Percebe-se a existência de um recorte de tempo feito pelo ato da enunciação, em que o enunciador mobiliza uma linguagem que materializará suas ideias, dispersas até então no vasto campo das intersubjetividades. O mesmo autor questiona-se sobre qual é o estatuto do presente na transmissão ao vivo, já que um novo tempo presente é instaurado a cada vez que se enuncia. Para tanto, ressalta que o tempo nestas transmissões não é intemporal, pois se reconstrói a todo momento em um agora permanente.

Carlón (2012, p.129) fala que assim como o tempo linguístico, o ao vivo tem seu centro no presente da enunciação. É configurar um tempo novo a cada vez que se enuncia. Diz ele: “Como o tempo linguístico, o seu presente é implícito e instaura um passado (voltado para trás, dado pelo que acaba de ser emitido) e um futuro (projetado para a frente, que é o desconhecido)" (CARLÓN, 2012, p. 129).

Este é o ponto onde o autor faz a junção entre a temporalidade da transmissão direta, que é imbricada à da linguística, e a temporalidade dos acontecimentos aos quais se refere, e situa-os simultaneamente em seu discurso. Os discursos criados pela audiovisualidade assemelham-se de forma extraordinária à experiência perceptiva. O eixo temporal do "ao vivo" convoca acontecimentos para o presente e faz o enunciatário acreditar que está vivendo uma experiência muito próxima do real. Aqui pode-se explicar o efeito da transmissão ao vivo usado nos telejornais, se for considerado que um dos efeitos mais buscados no telejornalismo é o de realidade.
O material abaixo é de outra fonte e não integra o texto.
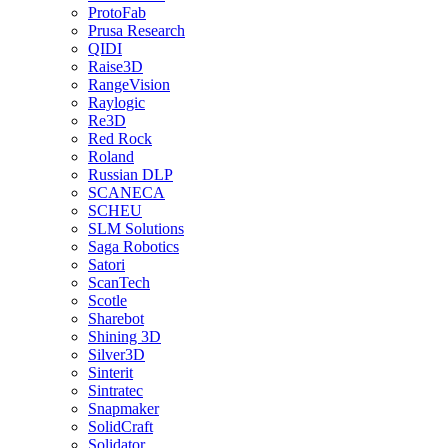
ProtoFab
Prusa Research
QIDI
Raise3D
RangeVision
Raylogic
Re3D
Red Rock
Roland
Russian DLP
SCANECA
SCHEU
SLM Solutions
Saga Robotics
Satori
ScanTech
Scotle
Sharebot
Shining 3D
Silver3D
Sinterit
Sintratec
Snapmaker
SolidCraft
Solidator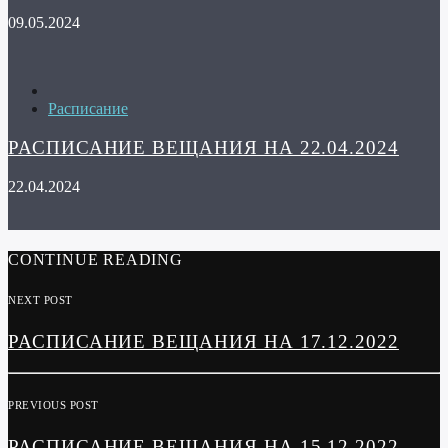
09.05.2024
Расписание
РАСПИСАНИЕ ВЕЩАНИЯ НА 22.04.2024
22.04.2024
CONTINUE READING
NEXT POST
РАСПИСАНИЕ ВЕЩАНИЯ НА 17.12.2022
PREVIOUS POST
РАСПИСАНИЕ ВЕЩАНИЯ НА 15.12.2022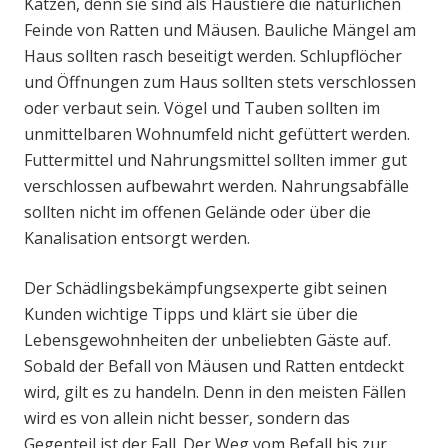
Katzen, denn sie sind als Haustiere die natürlichen
Feinde von Ratten und Mäusen. Bauliche Mängel am
Haus sollten rasch beseitigt werden. Schlupflöcher
und Öffnungen zum Haus sollten stets verschlossen
oder verbaut sein. Vögel und Tauben sollten im
unmittelbaren Wohnumfeld nicht gefüttert werden.
Futtermittel und Nahrungsmittel sollten immer gut
verschlossen aufbewahrt werden. Nahrungsabfälle
sollten nicht im offenen Gelände oder über die
Kanalisation entsorgt werden.
Der Schädlingsbekämpfungsexperte gibt seinen
Kunden wichtige Tipps und klärt sie über die
Lebensgewohnheiten der unbeliebten Gäste auf.
Sobald der Befall von Mäusen und Ratten entdeckt
wird, gilt es zu handeln. Denn in den meisten Fällen
wird es von allein nicht besser, sondern das
Gegenteil ist der Fall. Der Weg vom Befall bis zur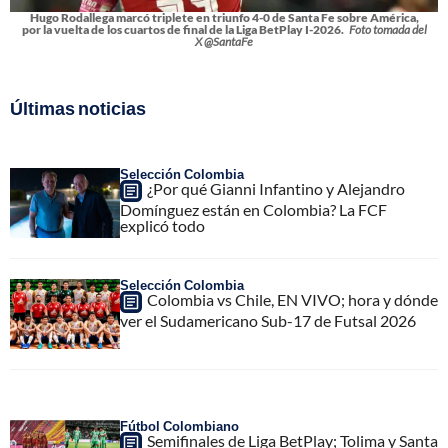
Hugo Rodallega marcó triplete en triunfo 4-0 de Santa Fe sobre América,
por la vuelta de los cuartos de final de la Liga BetPlay I-2026.
Foto tomada del
X @SantaFe
Últimas noticias
Selección Colombia
¿Por qué Gianni Infantino y Alejandro
Domínguez están en Colombia? La FCF
explicó todo
Selección Colombia
Colombia vs Chile, EN VIVO; hora y dónde
ver el Sudamericano Sub-17 de Futsal 2026
Fútbol Colombiano
Semifinales de Liga BetPlay; Tolima y Santa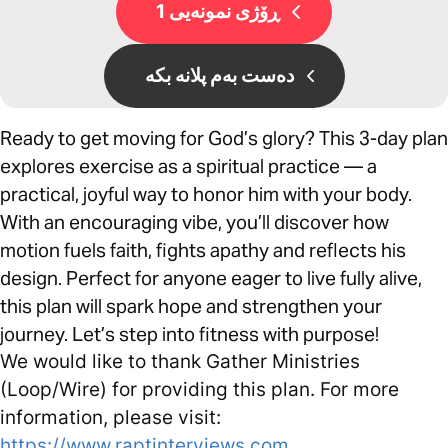
ڕۆژی نمونەیی 1
دەست بەم پلانە بکە
Ready to get moving for God’s glory? This 3-day plan
explores exercise as a spiritual practice — a
practical, joyful way to honor him with your body.
With an encouraging vibe, you’ll discover how
motion fuels faith, fights apathy and reflects his
design. Perfect for anyone eager to live fully alive,
this plan will spark hope and strengthen your
journey. Let’s step into fitness with purpose!
We would like to thank Gather Ministries
(Loop/Wire) for providing this plan. For more
information, please visit:
https://www.raptinterviews.com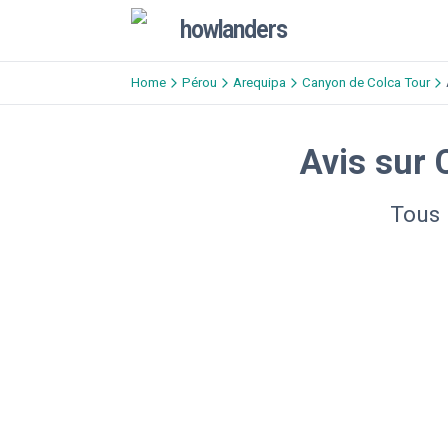
howlanders
Home
Pérou
Arequipa
Canyon de Colca Tour
Avis sur
Tous 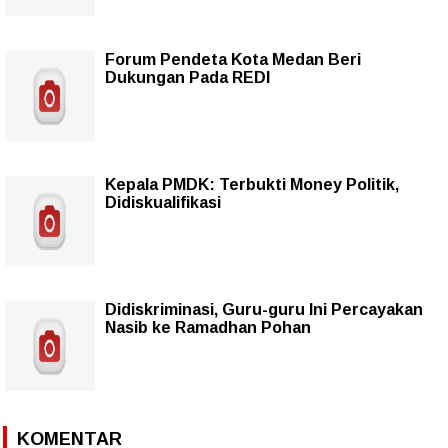
Forum Pendeta Kota Medan Beri
Dukungan Pada REDI
Kepala PMDK: Terbukti Money Politik,
Didiskualifikasi
Didiskriminasi, Guru-guru Ini Percayakan
Nasib ke Ramadhan Pohan
KOMENTAR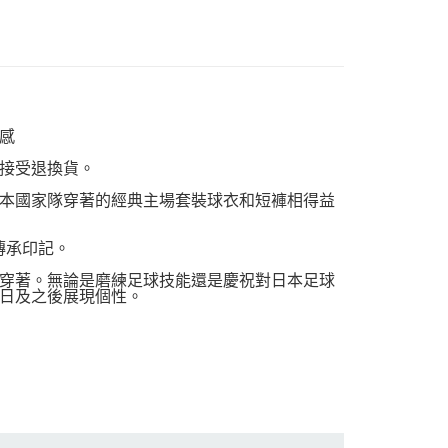
感
接受退換貨。
與日本國家隊穿著的經典主場套裝球衣和短褲相得益
牌傳承印記。
穿著。無論是磨練足球技能還是慶祝對日本足球
日及之後展現個性。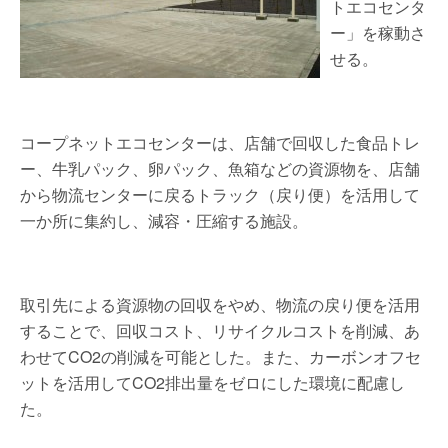
トエコセンタ
ー」を稼動さ
せる。
コープネットエコセンターは、店舗で回収した食品トレ
ー、牛乳パック、卵パック、魚箱などの資源物を、店舗
から物流センターに戻るトラック（戻り便）を活用して
一か所に集約し、減容・圧縮する施設。
取引先による資源物の回収をやめ、物流の戻り便を活用
することで、回収コスト、リサイクルコストを削減、あ
わせてCO2の削減を可能とした。また、カーボンオフセ
ットを活用してCO2排出量をゼロにした環境に配慮し
た。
Sabe-se que o telejornal é majoritariamente ao vivo, porém, remonta os tempos passados e futuros por meio de gravações. Ao gravado, Carlón (2012, p. 131) faz contraponto ao que antes era o ao vivo. No ao vivo, executado no presente da enunciação e de caráter de intercâmbio intersubjetivo, o tempo existe e é instaurado a cada vez que se enuncia, o gravado por sua vez é intemporal. Nas matérias editadas do telejornal, o acontecimento está situado, como chama Carlón, "Em algum tipo de passado... indeterminado".

Toda a cena enunciativa da apresentação do telejornal está montada no sentido dos elementos icônicos comporem um tempo visual focado no presente. Os esquemas icônicos não compõem uma linha cronológica de início, meio e fim, mas sim, reforçam significados plásticos de um tempo presente, que apenas mostra acontecimentos passados e futuros numa transitoriedade constante. Prova disso é perceber, como já mencionei antes, a tematização deste tipo de narrativa, que não muda conforme as notícias que apresenta.

Pode-se fazer uma associação dos elementos visuais na apresentação do telejornal como apoiadores discursivos da narrativa do agora, em que tudo está posto para reforçar, amplificar, os sentidos do acontecimento rápido e fugaz. A cena de apresentação toma forma de uma máquina transitória de tempo, que traz os tempos crônicos para o presente, em forma de matérias (acontecimentos) editadas, e os atualiza.

Como o tempo da enunciação do ao vivo é breve, se institui no presente do ato da linguagem e se destitui tão logo esta cesse. Por isso, produzir um ambiente icônico que suporte este tempo do "agora absoluto", é desafiador. Talvez esse aspecto possa justificar porque os cenários e desempenhos de palco sejam montados com aspecto abstrato nos quais supervaloriza-se a cena do infinito, do fluído, do movimento, dando condições para o locutor estabelecer seu tempo ao enunciar. Um tempo imaculado, novo e determinado pelo presente da enunciação. Assim, iconicamente abstrai-se o tempo para que ele seja instituído na instauração do presente enunciativo midiático.